# Formula For an Air-8 Type Product?



## vettetrm (Apr 7, 2018)

I am wondering if the raw materials could bought and mixed? 
I don't like paying to ship water. I figure there is enough information to figure it out.

Soluble Humic Powder could be used for 8% Humic (What I have says 1.25 lb per gallon of water for a 12% Humic solution)so 0.834 lb per gallon for 8%

0-0-5 from Potassium Hydroxide
I did find a 50/50 mix of Potassium Hydroxide was 0-0-41.6
The percentage is by weight. Anyone know how much a gallon of Air-8 weights? How much Potassium Hydroxide to get to 5%?
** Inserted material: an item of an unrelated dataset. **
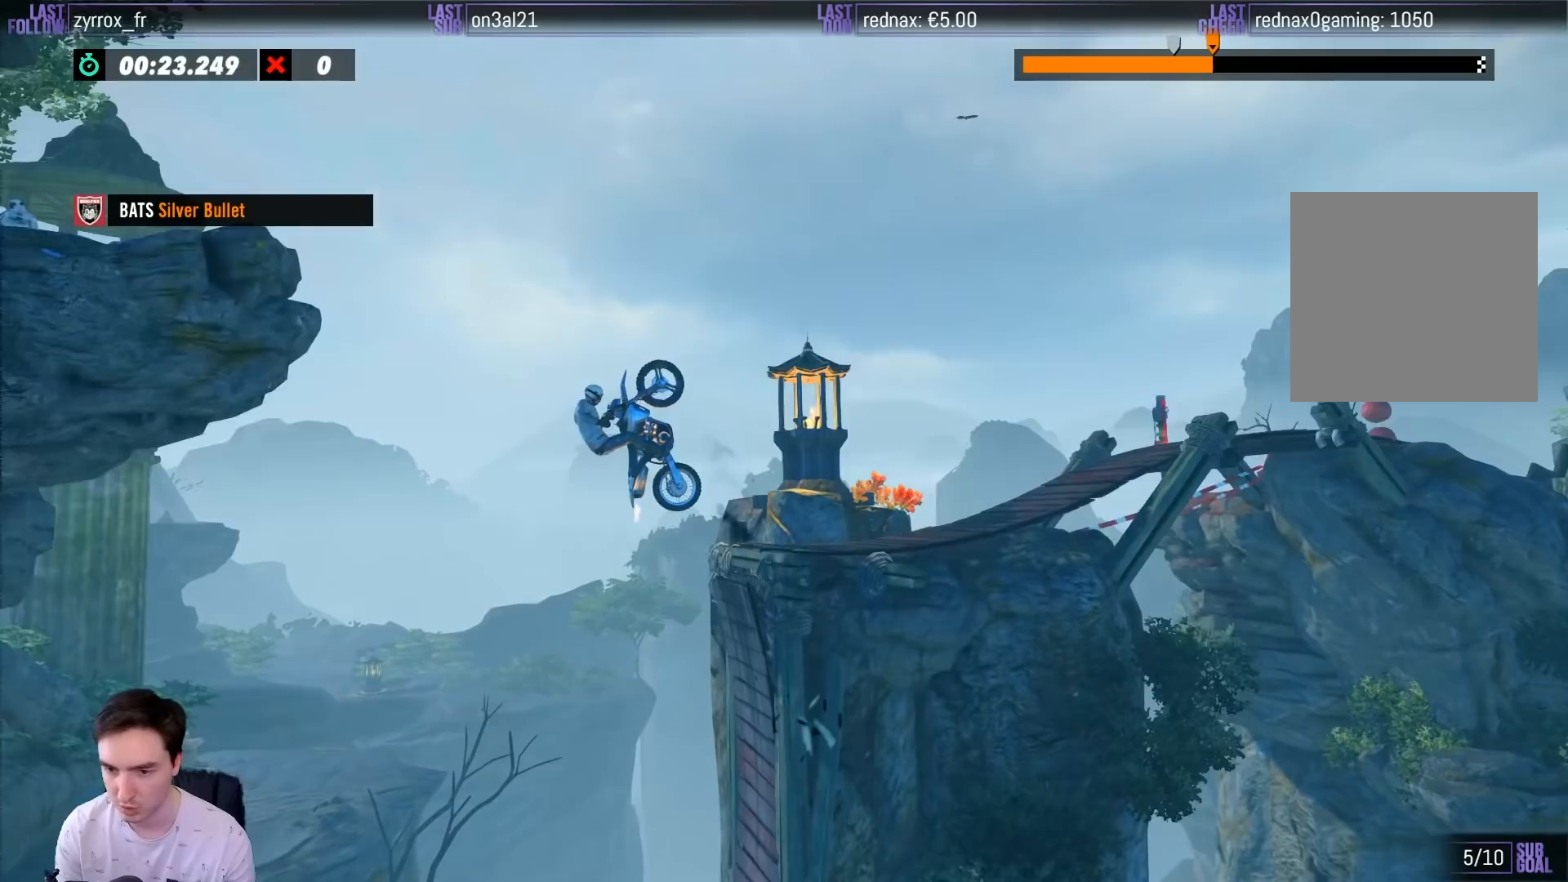
{"buttons": ["R2"], "left_stick": "center", "right_stick": "center", "events": [[400, "left_stick", "center"]]}
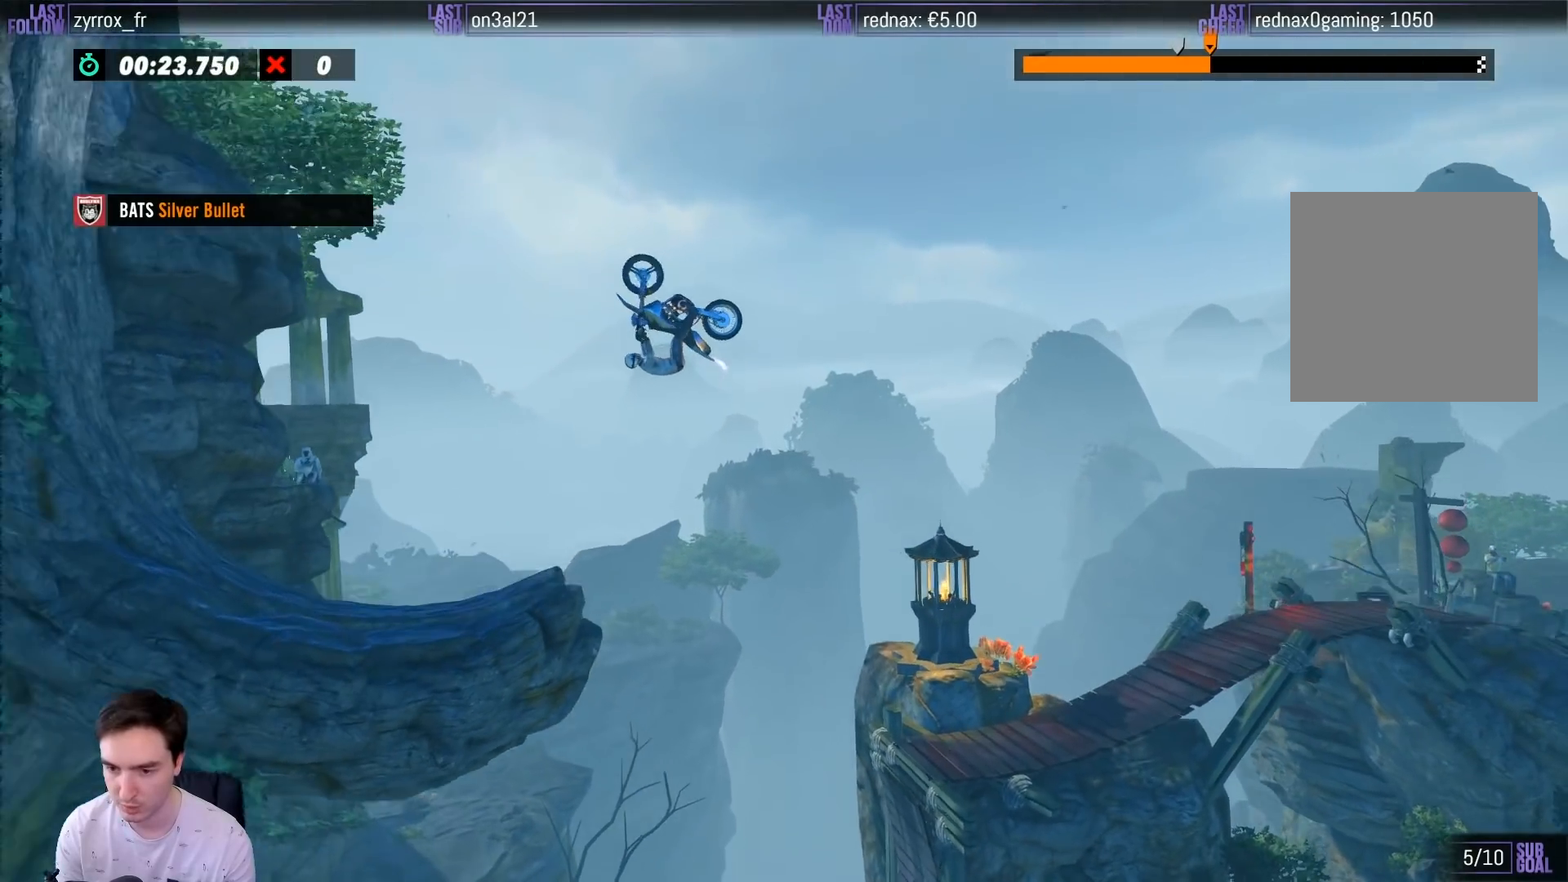
{"buttons": ["R2"], "left_stick": "center", "right_stick": "center", "events": [[250, "left_stick", "right"], [500, "left_stick", "center"]]}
Who knows if there is anything else in there besides water though.


----------



## adgattoni (Oct 3, 2017)

It's not just a mixture of humic acid, potassium hydroxide, and water. The common way to make humic acid is to break down leonardite shale using potassium hydroxide. The Air-8 product is basically just a humic acid stew that hasn't fully cooked yet. The reaction being completed in the soil is what is supposed to perform the aeration (not a full believer myself but others say it works for them). There would be no way for you to create a homebrew version of that.


----------



## g-man (Jun 15, 2017)

@Spammage tried last year. Any updates?

https://thelawnforum.com/viewtopic.php?f=24&t=3246&start=100#p95660


----------



## Spammage (Apr 30, 2017)

@g-man Well, results were less than positive. Coupled with the the heavy Fall rains in DFW, my yard turned into a swamp that won't drain. I'm actually concerned about grass survival in 3-4 areas due an inability for oxygen to get to the roots. I've been making steady progress on this soil for years until now, and the only thing that changed was the potassium hydroxide apps. I won't be using any more. Keep in mind that I have a calcareous clay soil with a high pH, so a different soil might have better results.


----------



## Greendoc (Mar 24, 2018)

Potassium Hydroxide can act like salt in an alkaline clay soil. Sodium and Potassium behave similarly under such conditions. Which is why I normally make every effort to lower pH first before adding other soil modifiers.


----------



## wardconnor (Mar 25, 2017)

This is really good info. I am sorry to hear about your results @Spammage.


----------